The Wizard of Oz plays an unexpectedly large role in RZA’s New Orleans crime epic, Cut Throat City. The second film in days set in a dreary post-Katrina existence, the other being Netflix’s Project Power, both deal with marginalized people trying to find their way home, and a true power behind the curtain that stands in their way. RZA, in his third directorial effort, captures the desperation and despair of a Lower Ninth Ward that was drowned by the flood waters, then left to fend for itself in a cesspool from which few can escape.
Cut Throat City is a massive movie with equal aspirations, so many that it simply collapses under the weight and falls back on familiar characters with familiar goals. But the story it tells, a gritty saga of an aspiring artist who sees his hopes dashed by forces beyond his control and a government stepping on his neck, strikes home for anybody with big dreams that went sideways. The artist in question is Blink, played by Dope and Into the Spider-Verse actor Shameik Moore. Blink has big dreams of being a comic book artist, and has the skills to do it, but finds that nobody gives a damn about his pictures in the Lower Ninth Ward. His pencils might make pretty pictures, but they don’t put food in the mouths of his wife Demyra (Kat Graham) and child.
Blink rolls with a crew who aren’t faring any better. Miracle (Demetrius Shipp Jr., still a 2Pac doppelganger in a role very inspired by the film Juice) is a small-time drug dealer with no place to stay; Junior (Keean Johnson) seems to care only about his dog; and Andre (Denzel Whitaker) is a jazz trumpeter who has found it hard to score gigs when all of the clubs are gone.
One thing quickly established in Cut Throat City, and it’s a theme that runs throughout, is that doing the right thing doesn’t mean shit. All of the haves are criminals, some worse than others, and the have-nots have tried to play it straight with nothing to show for it. Blink and Demyra find that applying for FEMA aid is worthless. The government is everywhere, either dressed in blue or dressed in suits, but there’s no help coming. So Blink and his boys do the only thing they can do which is turn to Cousin Bass (T.I. Harris) and a life of crime. Bass, a cousin to Blink’s wife, doesn’t give a shit about family ties. He sizes them up quick; comparing each to a character from The Wizard of Oz…

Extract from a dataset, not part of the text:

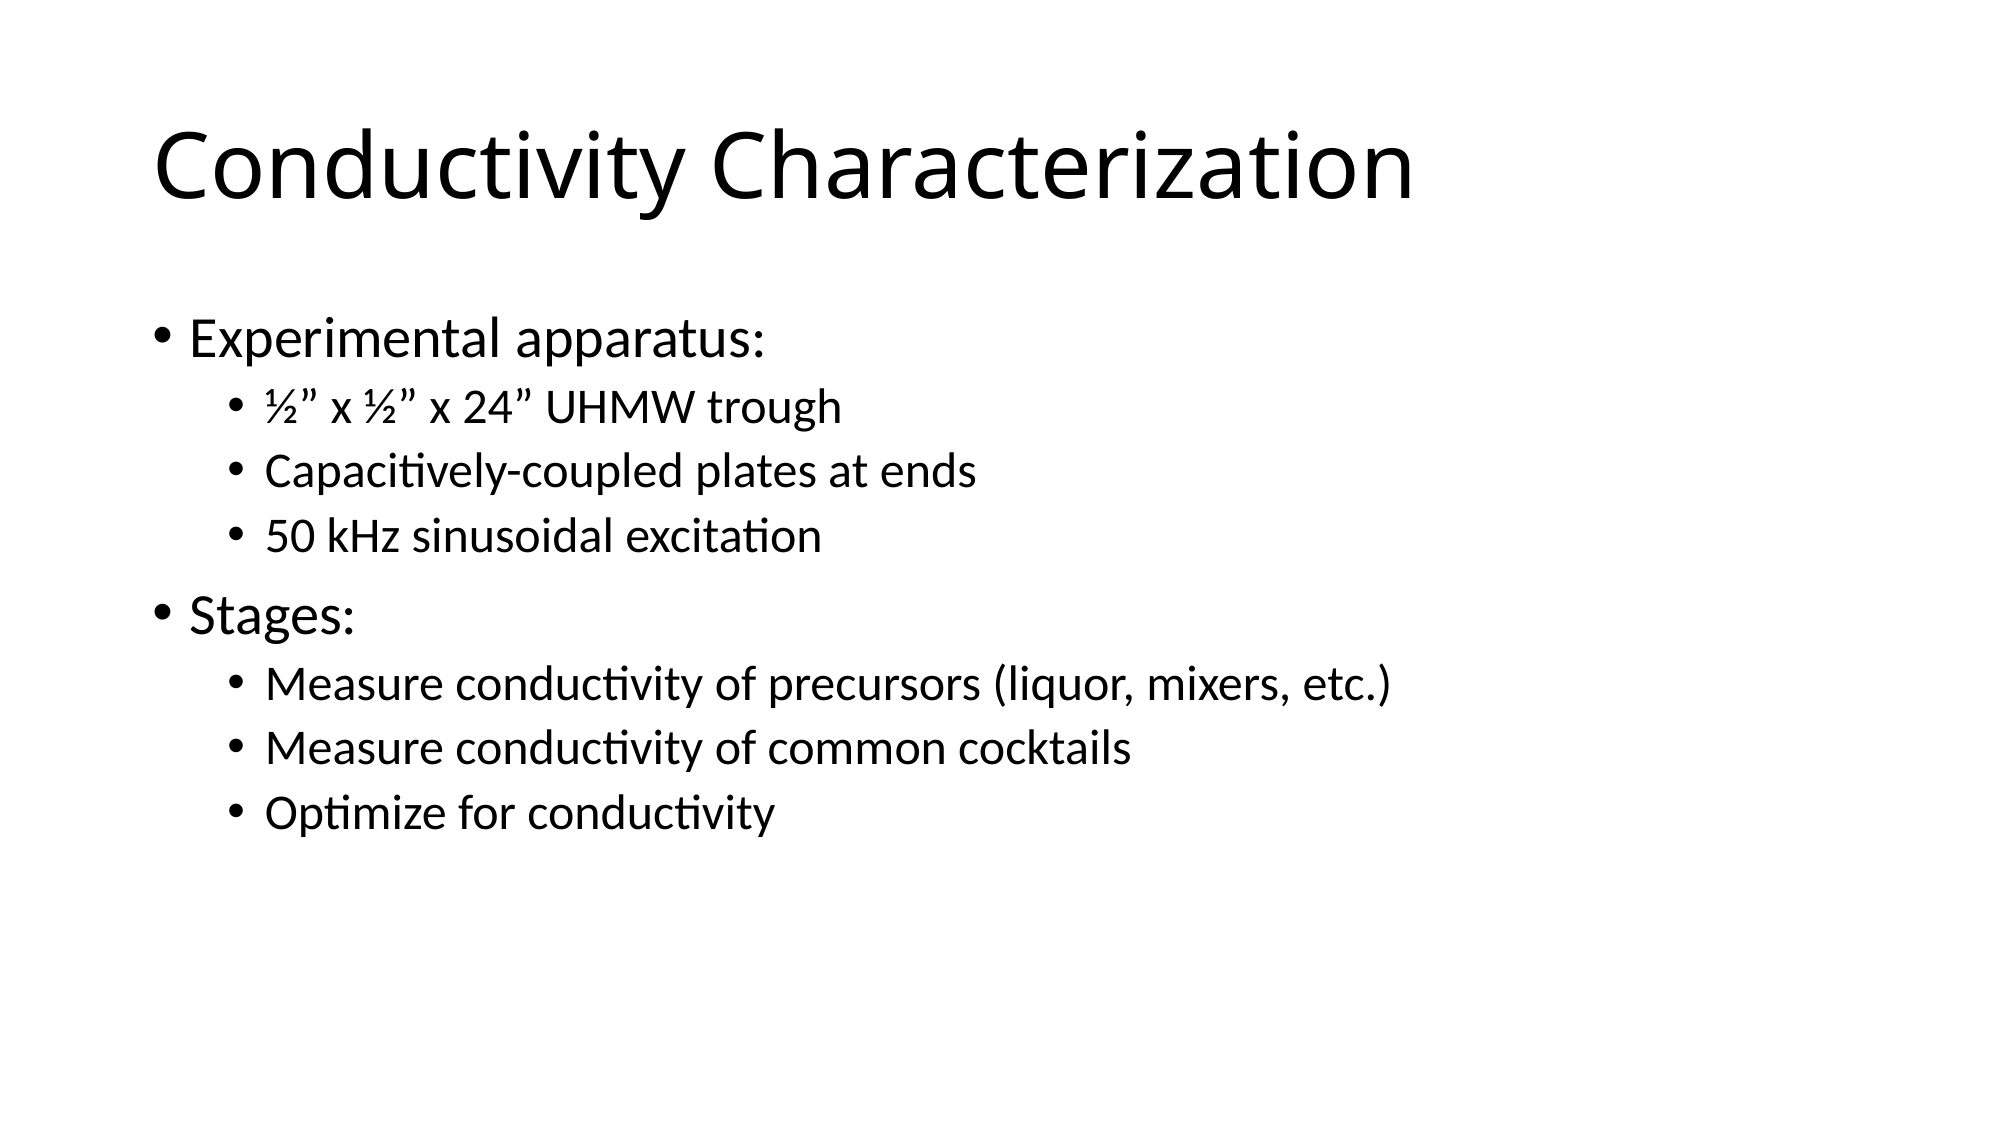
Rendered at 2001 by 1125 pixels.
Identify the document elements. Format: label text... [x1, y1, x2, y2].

title Conductivity Characterization [137, 59, 1863, 278]
list Experimental apparatus: ½” x ½” x 24” UHMW trough Capacitively-coupled plates at ends 50 kHz sinusoidal excitation Stages: Measure conductivity of precursors (liquor, mixers, etc.) Measure conductivity of common cocktails Optimize for conductivity [137, 299, 1863, 1014]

“I guess that makes you Dorothy”, he says to a wary Blink.
If Blink was wary then, it only gets worse when Bass punishes a debtor by unleashing a wild opossum on the man’s…*ahem* manhood, the payment for owing him money and being unable to pay. It’s as severe a warning as can be delivered. You get into this game, and you lose? This is what you’ll get.
Of course, the crime, a brazen casino heist, does not go flawlessly. There is violence, there is death of a loved one, but worse, Bass and his friends have attracted all of the wrong attention. Crooked cops, Bass, corrupt politicians, and worse are all looking for them, but all Blink wants to do do is get home. Along the way, larger-than-life characters will cross their path, not unlike the figures from a fairy tale story. Wesley Snipes plays Blink’s wayward father, a good man who tried to do right but nevertheless left his son and mother behind. Ethan Hawke, who plays Nikola Tesla in another film out this week, is Jackson Symms, a former detective turned mysterious power player who straddles the line between good and evil. It’s an unexpected role for Hawke, whose character delivers poetic words about the way he, and others just like him, built their fortune on New Orleans’ pain. Eiza Gonzalez’s performance as detective Lucinda Valencia is pulled right out of the TV cop playbook, and it works when so many characters fit neatly into a box.
One exception is Terrence Howard as The Saint, a colorful, well-dressed rogue whose name is clearly a slight of hand. Perched inside his headquarters, a former French Catholic church which he now uses to peddle drugs, The Saint’s flamboyance breaks through the hard-scrabble veneer. The man is clearly a snake, it’s just a matter of who he bites and when, making him one of the most intriguing figures Cut Throat City has to offer. It’s just unfortunate he arrives so late in the game.
This is only the half of what’s going on in Cut Throat City. The busyness of it goes a long way in making RZA’s vision of New Orleans feel alive and exciting, with rewarding detours into the city’s rich mythology. Eventually, having so many moving parts becomes a hindrance as he and screenwriter Paul Cuschieri scramble for a meaningful conclusion, settling on one that tries, unsatisfactorily, to have it both ways.